What is Alternate energy?

There is not a day that passes that the world doesn’t produce carbon dioxide and release it into the atmosphere. The sad part of this is that carbon dioxide will remain there for over one hundred years.

As the world’s carbon dioxide usage continues, it is increasing the temperature of the planet, and that is responsible for the “Global Warming Effect”. One way to combat this is to increase the use of alternative energy sources by replacing current technologies with those that do not produce carbon dioxide.

As world governments continue to embrace alternative energies sources, it is estimated that by 2050, a third of the world’s energy will come as a result of wind, solar and other resources that are deemed renewable.
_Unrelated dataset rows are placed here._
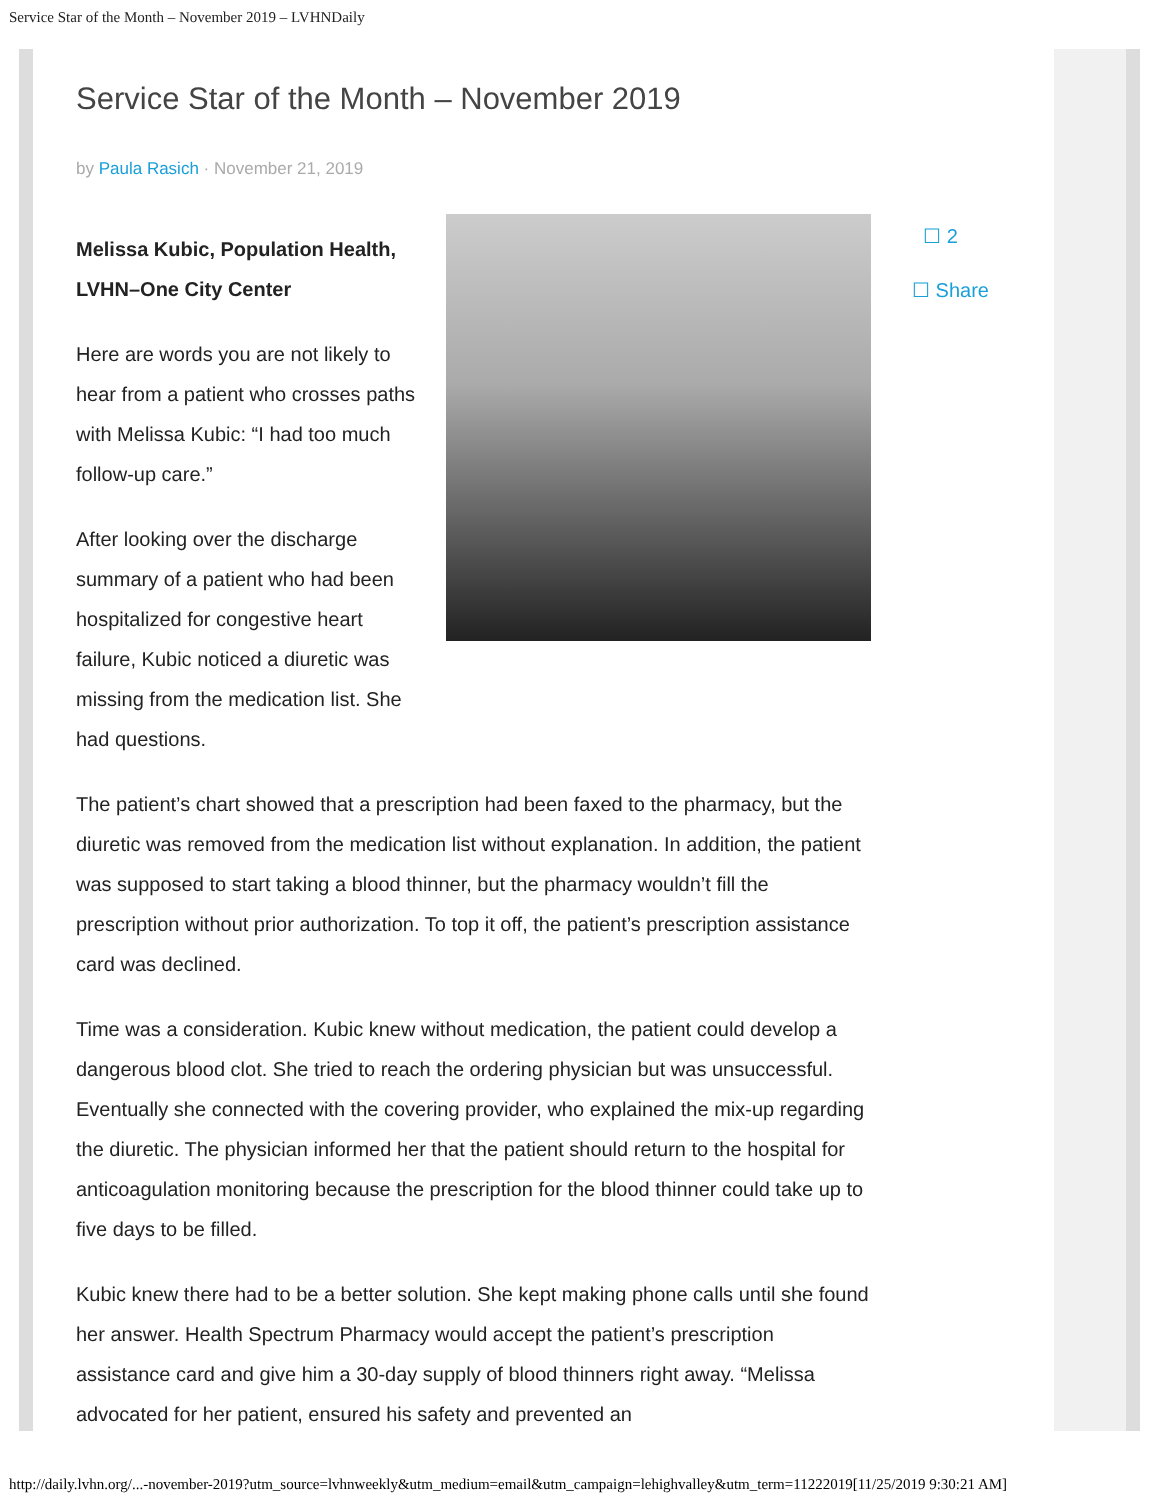Service Star of the Month – November 2019 – LVHNDaily
Service Star of the Month – November 2019
by Paula Rasich · November 21, 2019
Melissa Kubic, Population Health, LVHN–One City Center
Here are words you are not likely to hear from a patient who crosses paths with Melissa Kubic: “I had too much follow-up care.”
After looking over the discharge summary of a patient who had been hospitalized for congestive heart failure, Kubic noticed a diuretic was missing from the medication list. She had questions.
The patient’s chart showed that a prescription had been faxed to the pharmacy, but the diuretic was removed from the medication list without explanation. In addition, the patient was supposed to start taking a blood thinner, but the pharmacy wouldn’t fill the prescription without prior authorization. To top it off, the patient’s prescription assistance card was declined.
Time was a consideration. Kubic knew without medication, the patient could develop a dangerous blood clot. She tried to reach the ordering physician but was unsuccessful. Eventually she connected with the covering provider, who explained the mix-up regarding the diuretic. The physician informed her that the patient should return to the hospital for anticoagulation monitoring because the prescription for the blood thinner could take up to five days to be filled.
Kubic knew there had to be a better solution. She kept making phone calls until she found her answer. Health Spectrum Pharmacy would accept the patient’s prescription assistance card and give him a 30-day supply of blood thinners right away. “Melissa advocated for her patient, ensured his safety and prevented an
☐ 2
☐ Share
http://daily.lvhn.org/...-november-2019?utm_source=lvhnweekly&utm_medium=email&utm_campaign=lehighvalley&utm_term=11222019[11/25/2019 9:30:21 AM]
As we continue that journey towards becoming a world that doesn’t produce carbon dioxide in our never-ending thirst for power we take a look at those that will be responsible for achieving that goal.

Wind Power

Wind power is far more affordable in comparison to current energies sources. First, it is pollution-free but does have some limitations. The main limitation is the number of windmills that are needed to produce large amounts of energy. They are seen by many as unattractive and an eye-sore to the environment and cannot be installed everywhere and are based on the flow of wind to be effective. They are also seen as costly to install, operate and maintain.

Solar Power

Solar power is the most popular alternative energy source, and the one that has the best reputation as being affordable, both to governments, industry and personal use. The benefit they offer is the amount of carbon dioxide that is saved from being released into the atmosphere. Governments that invest in solar also will prevent the need to burn coal and solar doesn’t produce smog, acid rain or other pollutants.

Biomass

Biomass and biodiesel are the most commonly used renewable energy sources. They are the opposite of fossil fuels that are created through geological processes. Biomass is the creation of biofuels from anaerobic and agriculture digestion. This includes ethanol from corn, a fuel that burns much cleaner than fossil fuels.

Tidal Power

Tidal power is somewhat new in the renewable energy field. It makes use of the oceans waves and tides to spin underwater turbines that create energy. One of the largest tidal power facilities in the world is in France. It operates much like a hydroelectric plant to produce electricity that is then connected to the power grid.

Geothermal

Geothermal is another renewable energy source that more governments are embracing. The best known for this resource is Iceland as they have a higher degree of geothermal activity under their surface. Geothermal uses the natural heat trapped within the earth to create steam and then use that steam to spin turbines that can be used for electricity or to heat homes.